The concerned body, Nigerian Airspace Management Agency (NAMA), had disclosed efforts to upgrade equipment in readiness for the season, “but nothing significant has changed in the last 12 months,” said operators. The implication is that several routes, excluding the Lagos-Abuja-Lagos stretch, could be closed down again later this month and in January, to forestall weather-induced accidents. Also, the revenue of airlines, already struggling to survive, could plummet further.
Harmattan haze, late 2017 and early 2018, led to the shutdown of local flight operations for some days, with horizontal visibility dropping below the stipulated minimum of 800 metres. While local airlines were forced to reschedule or refund fares to restive passengers amid attendant losses, their foreign counterparts with advanced onboard technology operated unhindered by the weather.
In August this year, NAMA disclosed that CAT III equipment were being installed to replace CAT II at Lagos and Abuja airports, to boost operations and safety at the two busiest airports in the country. Similarly, in May 2017, the Federal Government reportedly deployed new sets of Instrument Landing Systems (ILSs) to 18 airports nationwide.

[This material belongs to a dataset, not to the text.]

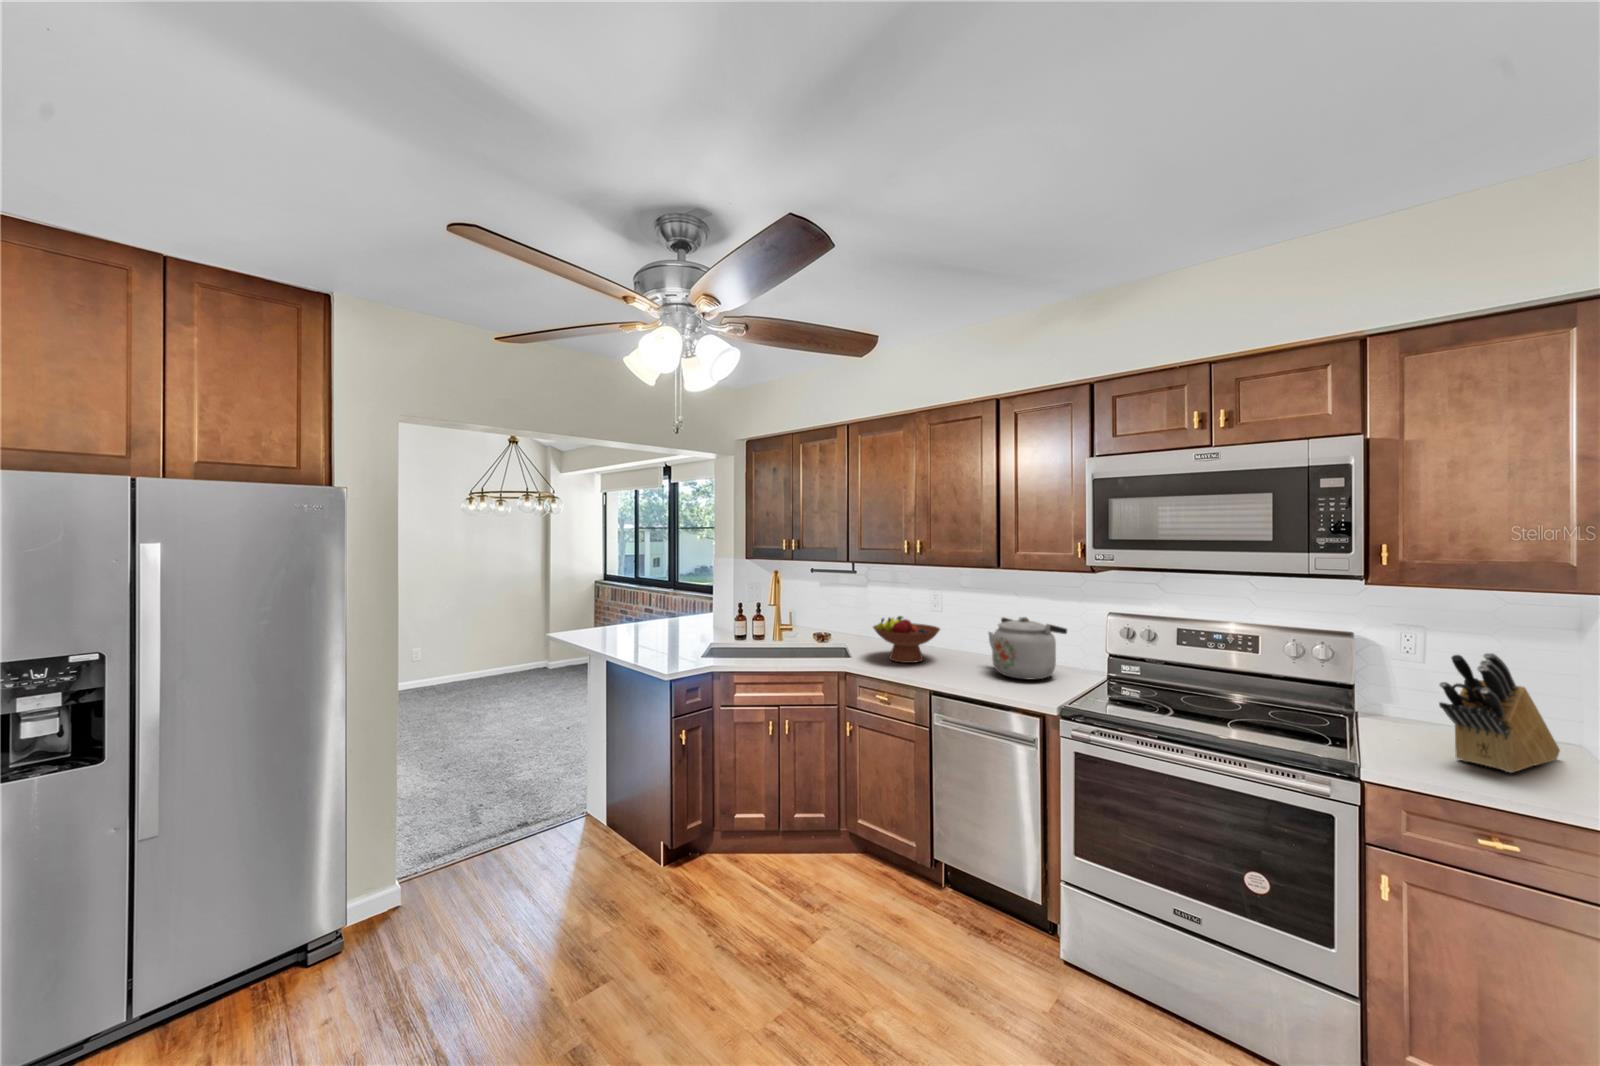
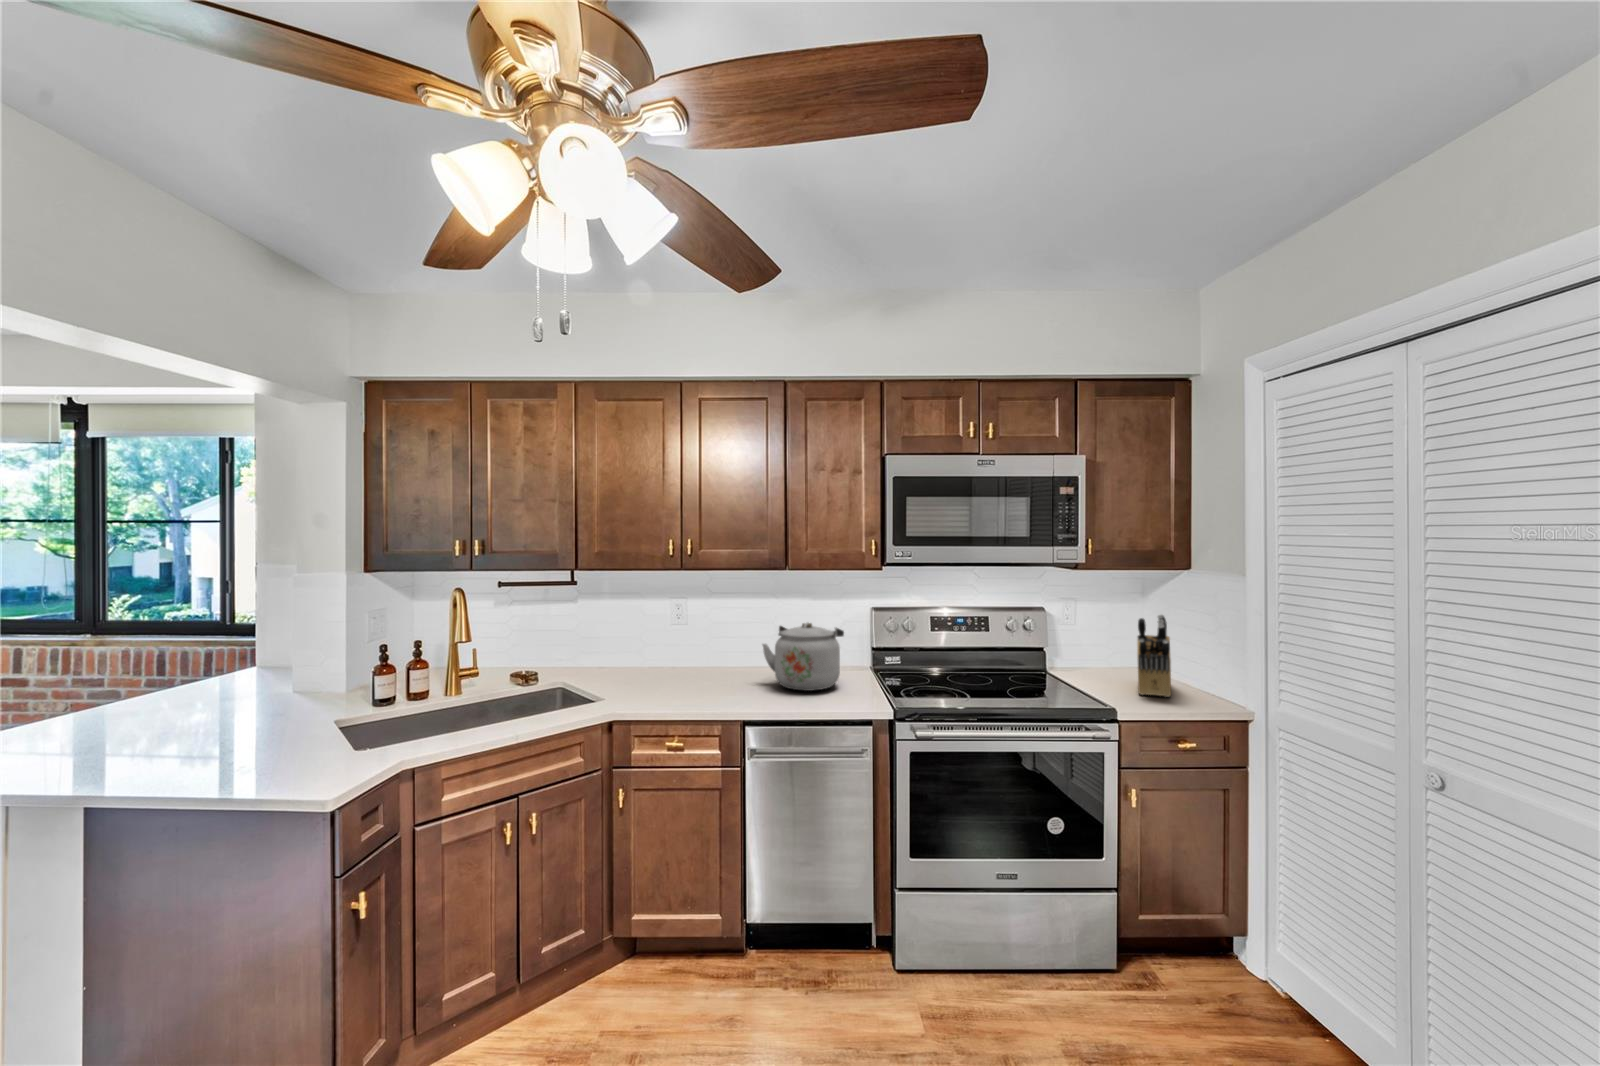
fruit bowl: present [873,616,940,663] -> none [623,636,709,695]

An ILS enables aircraft to land even if the pilots are unable to establish visual contact with the runway due to haze, fog and snow. It does this via transmitted radio signals. The Managing Director of NAMA, Capt. Fola Akinkuotu, recently explained that seamless operations during harmattan depend on the equipment on ground and on the operating aircraft.
Findings however showed that NAMA is struggling with keeping the equipment functional at all airports, including Lagos, where regular power supply is not a guarantee. An operator and a former director at NAMA, who did not want to be mentioned, confirmed the sub-optimal situation. He told The Guardian that ILS is clunky, very expensive and difficult to maintain, especially with its need for regular calibration and power supply.
“The reason we cannot go beyond CAT l in most of our ILS systems in Nigeria is not because of the equipment itself but because we cannot guarantee power supply. So, we are all CAT II capable but all of these have been downgraded to CAT I.”He recalled that this type of “amazingly expensive” terrestrial equipment emerged after the Second World War. He said the world has since moved on to better and more advanced options that are cheaper to purchase and easier to maintain.
“But whenever you want to change, you will come against vested interests. For a complete ILS, we would probably buy ours for $2 million. But that is about $1 million elsewhere. Everything bought by government in Nigeria tends to cost more. So, tell them about a technological leap that will do more for a few hundred dollars and nobody – those selling and those buying – will seem to be interested.”
A former managing director of NAMA, Capt. Roland Iyayi, said a CAT III ILS would ensure an aircraft could land blind at zero visibility, granted that the aircraft is equipped and the pilot is trained.